--- Data Enclosed Below ---

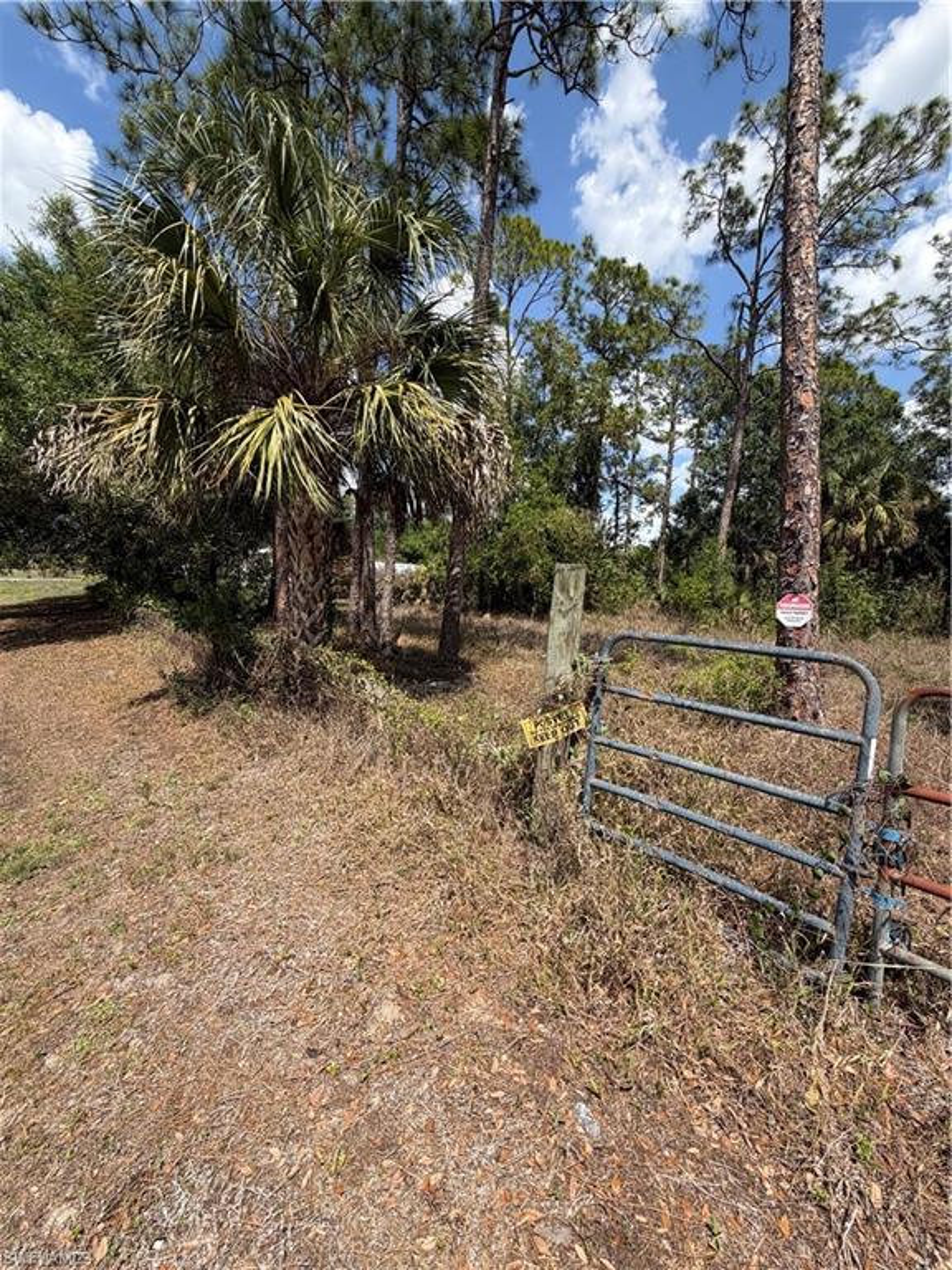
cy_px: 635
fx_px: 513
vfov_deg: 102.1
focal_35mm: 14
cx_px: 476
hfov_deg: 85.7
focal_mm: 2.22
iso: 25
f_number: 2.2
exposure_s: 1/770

--- End of Enclosed Data ---

[Goal of the exercise] Apart from the pictures, write every entry out again exactly.

[Task solution]
cy_px: 635
fx_px: 513
vfov_deg: 102.1
focal_35mm: 14
cx_px: 476
hfov_deg: 85.7
focal_mm: 2.22
iso: 25
f_number: 2.2
exposure_s: 1/770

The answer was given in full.